Medicare Program Announces Adjustment to ICD-10 Codes

The Medicare program announced yesterday that ICD-10 diagnostic claim codes will get a one-year grace period. The new regulation says that they will not be rejected for payment for the simple reason that the ICD-10 code submitted is not specific enough.

These codes are very long and numerous. However, the Centers for Medicare & Medicaid Services (CMS) says the they are important as a new code system will help to modernize patient care and research and, perhaps more importantly, prevent billing fraud.

“ICD-10 has very little to do with physician payment,” explains Sue Bowman, who is the AHIMA senior director for coding policy and compliance. She goes on to say, “On the hospital side, it drives the DRGs and all kinds of payment issues. On the physician side, their payment rates are driven by the CPT codes.”

Indeed, the American Medical Association (among others) say that ICD-10 is just another regulatory burden that will cost physicians upwards of tens of thousands of dollars.

Bowman continues, “It’s not true that [physicians] have to document in ICD-10 PCS lingo. There’s actually a coding guideline that says the physicians can document their procedures the way they always have, and it’s up to the hospital coder to translate the physician’s description of [procedures] to ICD-10 PCS codes.

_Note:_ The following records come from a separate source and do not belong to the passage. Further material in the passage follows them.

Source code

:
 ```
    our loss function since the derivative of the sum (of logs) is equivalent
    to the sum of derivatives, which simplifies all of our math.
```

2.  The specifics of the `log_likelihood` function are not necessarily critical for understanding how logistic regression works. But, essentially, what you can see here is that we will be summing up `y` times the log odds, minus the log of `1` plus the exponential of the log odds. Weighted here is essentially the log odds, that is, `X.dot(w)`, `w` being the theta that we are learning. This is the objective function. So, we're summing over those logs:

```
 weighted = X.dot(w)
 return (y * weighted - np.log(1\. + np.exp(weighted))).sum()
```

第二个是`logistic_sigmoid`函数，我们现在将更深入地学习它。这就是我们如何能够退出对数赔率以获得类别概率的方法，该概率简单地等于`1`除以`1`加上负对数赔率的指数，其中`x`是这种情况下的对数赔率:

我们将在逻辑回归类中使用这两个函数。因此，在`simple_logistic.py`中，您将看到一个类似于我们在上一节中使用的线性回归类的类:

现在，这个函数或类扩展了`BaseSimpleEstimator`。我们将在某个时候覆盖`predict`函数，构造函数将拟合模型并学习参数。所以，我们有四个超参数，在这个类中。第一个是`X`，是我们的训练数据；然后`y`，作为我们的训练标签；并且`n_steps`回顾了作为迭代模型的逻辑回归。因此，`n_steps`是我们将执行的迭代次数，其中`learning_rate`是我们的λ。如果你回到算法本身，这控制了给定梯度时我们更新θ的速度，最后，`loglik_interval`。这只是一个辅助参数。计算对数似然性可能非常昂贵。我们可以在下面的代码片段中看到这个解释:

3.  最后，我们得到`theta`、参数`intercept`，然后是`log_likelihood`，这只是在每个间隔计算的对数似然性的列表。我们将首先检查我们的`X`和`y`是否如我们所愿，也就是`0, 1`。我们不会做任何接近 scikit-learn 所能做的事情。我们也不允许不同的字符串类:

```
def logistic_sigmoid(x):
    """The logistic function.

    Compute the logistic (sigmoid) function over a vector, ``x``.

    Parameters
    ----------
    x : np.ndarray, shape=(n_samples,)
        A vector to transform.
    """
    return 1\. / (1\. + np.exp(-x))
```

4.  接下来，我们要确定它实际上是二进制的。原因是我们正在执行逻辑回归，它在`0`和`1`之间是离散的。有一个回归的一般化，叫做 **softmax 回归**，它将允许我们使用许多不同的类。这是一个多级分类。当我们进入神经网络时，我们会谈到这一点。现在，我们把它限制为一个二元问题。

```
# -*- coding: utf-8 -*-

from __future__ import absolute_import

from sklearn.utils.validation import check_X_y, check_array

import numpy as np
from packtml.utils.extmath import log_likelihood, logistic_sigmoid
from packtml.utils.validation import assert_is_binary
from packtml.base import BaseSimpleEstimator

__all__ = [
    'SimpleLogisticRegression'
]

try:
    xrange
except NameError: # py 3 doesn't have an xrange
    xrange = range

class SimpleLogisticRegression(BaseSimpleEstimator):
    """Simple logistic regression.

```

But only hospitals are going to be using those codes, not physician practices.”

Finally, Bowman says, “There’s a lot of research analysis that’s done based on claims data that uses that diagnosis and procedure data for a lot more ways than beyond just how that claim got paid, to be able to assess difference in resource utilization, difference in outcomes for different kinds of treatment, [and resolving] patient safety issues.”